══ Text section ══
If you're after webkit bindings for Python, look at PyQt, which includes Webkit, as well as wxWebkit (http://wxwebkit.wxcommunity.com/) if you're using wxWidgets. This lets you embed webkit in a Qt or Wxwidgets app so that you won't have to go through a browser.
If you do use this, then you can either use a web server in Python, like others have mentioned, or you can control the Webkit control directly (though I'm not sure how practical this is).
Beyond that, there's also Pyjamas Desktop (http://pyjs.org/), which lets you use Pyjamas to build the application, then run it.
pywebkitgtk might be what you are looking for.
"HOWTO Create Python GUIs using HTML" http://www.aclevername.com/articles/python-webgui/
http://arstechnica.com/open-source/guides/2009/07/how-to-build-a-desktop-wysiwyg-editor-with-webkit-and-html-5.ars
But I'm not sure if it runs on Windows.
PyQt and Webkit would work on Windows.
http://www.rkblog.rk.edu.pl/w/p/webkit-pyqt-rendering-web-pages/
Here is a nice PyCon talk on the subject.
So how can I use html & javascript as a gui tool for a real python application ?
You run a web server on your desktop. For example, this: http://docs.python.org/library/simplehttpserver.html In a few lines of code you can provide a complete HTTP server that will serve your HTML and Javascript to a browser.
I am running windows 7 and i was thinking of using webkit for that purpose but couldn't know how to work with it in python actually moreover I wanna use py2exe so how can I use python + webkit to handle the gui part ?
Hard to parse that. It either indicates too much coffee or no familiarity with punctuation.
Randomly, I'll pick the following words as possibly being meaningful.
how can I use python + webkit to handle the gui part ?
You run a web server on your desktop. The web server provides html and javascript pages to a browser -- also running on your desktop.
Have you looked at htmlayout? http://terrainformatica.com/htmlayout/main.whtm
PHP Desktop is an open source project founded by Czarek Tomczak in
2012 to provide a way for developing native desktop GUI applications
using web technologies such as PHP, HTML5, JavaScript & SQLite. The
development workflow you are used to while creating web applications
remains the same. The step of turning an existing website into a
desktop application is basically a matter of copying it to the "www/"
directory.
═══
> [Exercise brief]:
Pick up the discussion of building Python desktop interfaces with HTML and webkit after its last sentence and continue it.
══ Material supplied ══
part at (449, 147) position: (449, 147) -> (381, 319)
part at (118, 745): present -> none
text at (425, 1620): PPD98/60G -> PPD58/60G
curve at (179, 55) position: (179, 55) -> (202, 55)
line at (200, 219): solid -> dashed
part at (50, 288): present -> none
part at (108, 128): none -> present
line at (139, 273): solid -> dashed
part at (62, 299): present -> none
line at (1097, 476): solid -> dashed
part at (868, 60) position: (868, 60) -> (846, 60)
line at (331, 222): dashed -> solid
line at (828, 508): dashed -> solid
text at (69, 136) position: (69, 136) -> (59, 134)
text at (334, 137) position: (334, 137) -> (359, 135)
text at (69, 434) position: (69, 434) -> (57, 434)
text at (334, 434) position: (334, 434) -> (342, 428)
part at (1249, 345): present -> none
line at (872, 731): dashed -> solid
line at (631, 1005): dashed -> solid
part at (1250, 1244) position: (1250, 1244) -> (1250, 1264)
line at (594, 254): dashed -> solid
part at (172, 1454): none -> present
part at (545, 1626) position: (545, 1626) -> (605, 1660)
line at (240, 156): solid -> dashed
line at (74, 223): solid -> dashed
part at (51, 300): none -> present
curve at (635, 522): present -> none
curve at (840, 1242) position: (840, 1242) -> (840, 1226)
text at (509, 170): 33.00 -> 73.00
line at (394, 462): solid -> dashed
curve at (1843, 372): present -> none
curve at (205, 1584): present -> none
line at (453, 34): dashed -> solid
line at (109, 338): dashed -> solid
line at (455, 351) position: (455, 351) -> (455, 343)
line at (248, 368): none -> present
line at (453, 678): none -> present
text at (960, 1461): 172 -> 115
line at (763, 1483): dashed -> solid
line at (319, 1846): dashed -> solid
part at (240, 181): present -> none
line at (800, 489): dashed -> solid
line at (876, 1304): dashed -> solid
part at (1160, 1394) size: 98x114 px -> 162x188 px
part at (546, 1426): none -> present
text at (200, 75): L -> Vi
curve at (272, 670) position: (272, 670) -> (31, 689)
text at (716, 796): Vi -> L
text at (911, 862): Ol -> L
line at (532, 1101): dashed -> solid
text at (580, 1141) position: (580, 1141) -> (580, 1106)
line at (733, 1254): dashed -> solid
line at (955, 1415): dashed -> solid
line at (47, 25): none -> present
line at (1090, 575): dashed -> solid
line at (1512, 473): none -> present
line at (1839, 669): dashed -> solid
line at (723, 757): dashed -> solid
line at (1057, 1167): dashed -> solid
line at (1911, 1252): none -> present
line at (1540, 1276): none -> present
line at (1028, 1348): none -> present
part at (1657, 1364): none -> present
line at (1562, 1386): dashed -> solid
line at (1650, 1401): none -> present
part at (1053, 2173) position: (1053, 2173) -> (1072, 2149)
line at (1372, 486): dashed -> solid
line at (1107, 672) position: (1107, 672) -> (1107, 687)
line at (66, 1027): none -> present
═══
> [Exercise result]:
PHP Desktop also releases Python Desktop and Ruby Desktop. It allows you to create a Windows app, that either uses the installed IE for the front-end, or uses an instance of Chrome (so definitely HTML5 support too) that is packaged with the app. It starts a local webserver, supports many databases with a PDO driver and you can layout the views in HTML and Javascript. You can download external resources like any other website/webapp, so it supports network related stuff too. The app ships with its own bare-bones version of Python, you can add libraries as desired.
I looked at all the answers before, as I had the exact same question as you, but PHP Desktop easily solved it for me.
https://code.google.com/p/phpdesktop/wiki/EmbeddingOtherScriptingLanguages
I assume you are mobilizing a web-application for cross platform access.
If so have you considered abstracting the cross platform access at the web-app presentation layer ?
Appcelerator / Webkit does not provide true native look-and-feel on mobile devices but this is where a new technology can help.
If you are thinking about real desktop applications that are multi-threaded and/or use multiple system component - forget about JavaScript. That requires a very good SDK (like PyQt4), and not a basic wrapper like Appcelerator Titanium. Note that developing such applications takes a lot of time.
Second option is to drop the desktop binding and make a web application with an advanced frontend UI made with one of JavaScript frameworks & friends (Ember, Angular... up to things like dhtmlx and alike widgets). Those can't use system components (like access some hardware), but they can provide nice services.
Take a look at pySide
I suggest using QtWebKit
And you can use PyInstaller if you want to hide the source code.
You can use TideSDK that can help you creating beautiful and unique desktop apps using your web development skills (HTML5 / CSS3 / JavaScript / Python or PHP or Ruby).